Anne Miriel, directrice de l'attractivité du territoire et de la communication de Bretagne Développement Innovation, renchérit: «Quand on est une entreprise, on maîtrise totalement sa marque. Ce n'est pas le cas d'une collectivité que tout le monde peut s'approprier.» La clé du succès réside en effet dans le nombre de partenaires qui, au final, arboreront la marque.
Le risque est de céder à l'effet de mode et de se lancer dans la construction d'une marque territoriale sans véritable contenu. Vincent Gollain, directeur attractivité durable des territoires de l'Agence régionale de développement Paris-Ile-de-France, par ailleurs président du club marketing territorial de l'Association nationale des professionnels du marketing (Adetem) et gestionnaire de la marque territoriale Hubstart Paris (le Grand Roissy), rappelle que «pour être efficace, une marque territoriale doit être une plate-forme de projets communs et avoir des règles de fonctionnement très strictes pour savoir qui fait quoi».

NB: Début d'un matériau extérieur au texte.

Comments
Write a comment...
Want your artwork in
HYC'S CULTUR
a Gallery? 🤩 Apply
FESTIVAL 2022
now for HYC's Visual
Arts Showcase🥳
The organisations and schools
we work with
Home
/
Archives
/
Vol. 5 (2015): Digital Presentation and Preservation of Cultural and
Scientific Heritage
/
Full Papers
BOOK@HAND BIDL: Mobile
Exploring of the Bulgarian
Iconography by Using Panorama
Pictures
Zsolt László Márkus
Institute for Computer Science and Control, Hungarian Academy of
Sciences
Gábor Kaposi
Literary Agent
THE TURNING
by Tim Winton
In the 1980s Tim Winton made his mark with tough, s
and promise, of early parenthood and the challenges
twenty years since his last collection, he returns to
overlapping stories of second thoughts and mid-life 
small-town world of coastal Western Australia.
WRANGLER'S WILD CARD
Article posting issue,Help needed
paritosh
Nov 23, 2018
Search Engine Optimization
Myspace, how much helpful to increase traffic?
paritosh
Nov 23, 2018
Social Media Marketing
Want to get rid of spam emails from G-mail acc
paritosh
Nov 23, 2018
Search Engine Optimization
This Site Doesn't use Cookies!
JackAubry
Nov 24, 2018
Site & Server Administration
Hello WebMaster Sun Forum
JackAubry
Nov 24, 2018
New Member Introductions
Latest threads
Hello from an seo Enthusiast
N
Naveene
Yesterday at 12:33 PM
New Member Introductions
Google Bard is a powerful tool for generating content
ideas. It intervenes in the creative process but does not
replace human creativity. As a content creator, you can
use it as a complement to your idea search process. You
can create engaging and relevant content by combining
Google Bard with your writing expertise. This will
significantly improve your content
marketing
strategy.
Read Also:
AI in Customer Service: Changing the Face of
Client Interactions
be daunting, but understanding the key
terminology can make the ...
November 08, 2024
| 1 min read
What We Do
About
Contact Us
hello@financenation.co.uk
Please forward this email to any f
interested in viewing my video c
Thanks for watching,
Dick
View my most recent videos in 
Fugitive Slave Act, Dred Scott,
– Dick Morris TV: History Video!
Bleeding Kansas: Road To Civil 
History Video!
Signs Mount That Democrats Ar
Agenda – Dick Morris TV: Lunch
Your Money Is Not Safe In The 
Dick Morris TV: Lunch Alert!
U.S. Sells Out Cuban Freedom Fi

En gestation en France, le marketing des régions doit donc encore passer l'épreuve des faits. «La pratique précède un peu la théorie», reconnaît Anne Miriel, de Bretagne Développement Innovation. Sans compter que le projet de loi sur la réforme des collectivités territoriales à l'horizon 2014, prévoyant entre autres la création d'un pôle départements-région avec l'élection d'élus territoriaux siégeant au sein des deux institutions, pourrait encore changer la donne.